=== Your goal ===
Your response should consist of the full data, set down exactly.

=== Listed entries ===
----
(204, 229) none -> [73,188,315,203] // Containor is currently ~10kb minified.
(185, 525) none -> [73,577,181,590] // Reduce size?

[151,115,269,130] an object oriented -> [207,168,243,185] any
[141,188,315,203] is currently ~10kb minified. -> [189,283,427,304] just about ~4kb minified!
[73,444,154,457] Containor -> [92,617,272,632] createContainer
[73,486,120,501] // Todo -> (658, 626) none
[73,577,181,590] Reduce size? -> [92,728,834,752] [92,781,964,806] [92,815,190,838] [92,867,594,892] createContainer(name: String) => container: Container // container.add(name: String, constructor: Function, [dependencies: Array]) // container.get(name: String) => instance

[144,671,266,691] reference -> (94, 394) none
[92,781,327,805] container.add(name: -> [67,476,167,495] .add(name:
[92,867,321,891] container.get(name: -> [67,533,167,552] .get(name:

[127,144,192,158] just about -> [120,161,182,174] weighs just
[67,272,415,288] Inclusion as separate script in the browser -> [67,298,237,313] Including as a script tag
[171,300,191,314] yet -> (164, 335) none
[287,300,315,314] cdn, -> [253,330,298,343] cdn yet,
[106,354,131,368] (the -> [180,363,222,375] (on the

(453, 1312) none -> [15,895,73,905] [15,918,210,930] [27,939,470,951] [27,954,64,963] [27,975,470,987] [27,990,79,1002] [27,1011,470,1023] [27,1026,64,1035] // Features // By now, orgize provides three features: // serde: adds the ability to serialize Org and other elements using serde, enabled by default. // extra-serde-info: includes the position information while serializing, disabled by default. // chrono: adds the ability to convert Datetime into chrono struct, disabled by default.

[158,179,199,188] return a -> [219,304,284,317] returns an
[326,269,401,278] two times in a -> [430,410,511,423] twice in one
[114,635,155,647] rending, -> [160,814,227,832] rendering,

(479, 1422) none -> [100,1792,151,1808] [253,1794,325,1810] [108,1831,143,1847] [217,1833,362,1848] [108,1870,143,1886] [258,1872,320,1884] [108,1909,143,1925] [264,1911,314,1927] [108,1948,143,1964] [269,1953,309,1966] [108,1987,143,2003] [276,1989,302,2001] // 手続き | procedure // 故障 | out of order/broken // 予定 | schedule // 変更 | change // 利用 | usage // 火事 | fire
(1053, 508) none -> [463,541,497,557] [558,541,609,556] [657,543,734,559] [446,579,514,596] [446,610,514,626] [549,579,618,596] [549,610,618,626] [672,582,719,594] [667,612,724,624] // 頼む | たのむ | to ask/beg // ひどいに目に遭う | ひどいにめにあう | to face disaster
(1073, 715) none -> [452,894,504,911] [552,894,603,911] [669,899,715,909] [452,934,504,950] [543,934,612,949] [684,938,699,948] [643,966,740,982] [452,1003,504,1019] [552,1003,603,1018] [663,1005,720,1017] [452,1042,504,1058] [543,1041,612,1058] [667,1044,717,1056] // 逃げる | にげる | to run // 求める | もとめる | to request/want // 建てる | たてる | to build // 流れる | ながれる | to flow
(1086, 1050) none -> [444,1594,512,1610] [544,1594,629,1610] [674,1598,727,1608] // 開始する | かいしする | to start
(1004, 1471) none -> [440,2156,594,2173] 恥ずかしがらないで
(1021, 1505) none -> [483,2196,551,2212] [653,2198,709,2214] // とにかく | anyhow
----
=== Your solution ===
(204, 229) none -> [73,188,315,203] // Containor is currently ~10kb minified.
(185, 525) none -> [73,577,181,590] // Reduce size?

[151,115,269,130] an object oriented -> [207,168,243,185] any
[141,188,315,203] is currently ~10kb minified. -> [189,283,427,304] just about ~4kb minified!
[73,444,154,457] Containor -> [92,617,272,632] createContainer
[73,486,120,501] // Todo -> (658, 626) none
[73,577,181,590] Reduce size? -> [92,728,834,752] [92,781,964,806] [92,815,190,838] [92,867,594,892] createContainer(name: String) => container: Container // container.add(name: String, constructor: Function, [dependencies: Array]) // container.get(name: String) => instance

[144,671,266,691] reference -> (94, 394) none
[92,781,327,805] container.add(name: -> [67,476,167,495] .add(name:
[92,867,321,891] container.get(name: -> [67,533,167,552] .get(name:

[127,144,192,158] just about -> [120,161,182,174] weighs just
[67,272,415,288] Inclusion as separate script in the browser -> [67,298,237,313] Including as a script tag
[171,300,191,314] yet -> (164, 335) none
[287,300,315,314] cdn, -> [253,330,298,343] cdn yet,
[106,354,131,368] (the -> [180,363,222,375] (on the

(453, 1312) none -> [15,895,73,905] [15,918,210,930] [27,939,470,951] [27,954,64,963] [27,975,470,987] [27,990,79,1002] [27,1011,470,1023] [27,1026,64,1035] // Features // By now, orgize provides three features: // serde: adds the ability to serialize Org and other elements using serde, enabled by default. // extra-serde-info: includes the position information while serializing, disabled by default. // chrono: adds the ability to convert Datetime into chrono struct, disabled by default.

[158,179,199,188] return a -> [219,304,284,317] returns an
[326,269,401,278] two times in a -> [430,410,511,423] twice in one
[114,635,155,647] rending, -> [160,814,227,832] rendering,

(479, 1422) none -> [100,1792,151,1808] [253,1794,325,1810] [108,1831,143,1847] [217,1833,362,1848] [108,1870,143,1886] [258,1872,320,1884] [108,1909,143,1925] [264,1911,314,1927] [108,1948,143,1964] [269,1953,309,1966] [108,1987,143,2003] [276,1989,302,2001] // 手続き | procedure // 故障 | out of order/broken // 予定 | schedule // 変更 | change // 利用 | usage // 火事 | fire
(1053, 508) none -> [463,541,497,557] [558,541,609,556] [657,543,734,559] [446,579,514,596] [446,610,514,626] [549,579,618,596] [549,610,618,626] [672,582,719,594] [667,612,724,624] // 頼む | たのむ | to ask/beg // ひどいに目に遭う | ひどいにめにあう | to face disaster
(1073, 715) none -> [452,894,504,911] [552,894,603,911] [669,899,715,909] [452,934,504,950] [543,934,612,949] [684,938,699,948] [643,966,740,982] [452,1003,504,1019] [552,1003,603,1018] [663,1005,720,1017] [452,1042,504,1058] [543,1041,612,1058] [667,1044,717,1056] // 逃げる | にげる | to run // 求める | もとめる | to request/want // 建てる | たてる | to build // 流れる | ながれる | to flow
(1086, 1050) none -> [444,1594,512,1610] [544,1594,629,1610] [674,1598,727,1608] // 開始する | かいしする | to start
(1004, 1471) none -> [440,2156,594,2173] 恥ずかしがらないで
(1021, 1505) none -> [483,2196,551,2212] [653,2198,709,2214] // とにかく | anyhow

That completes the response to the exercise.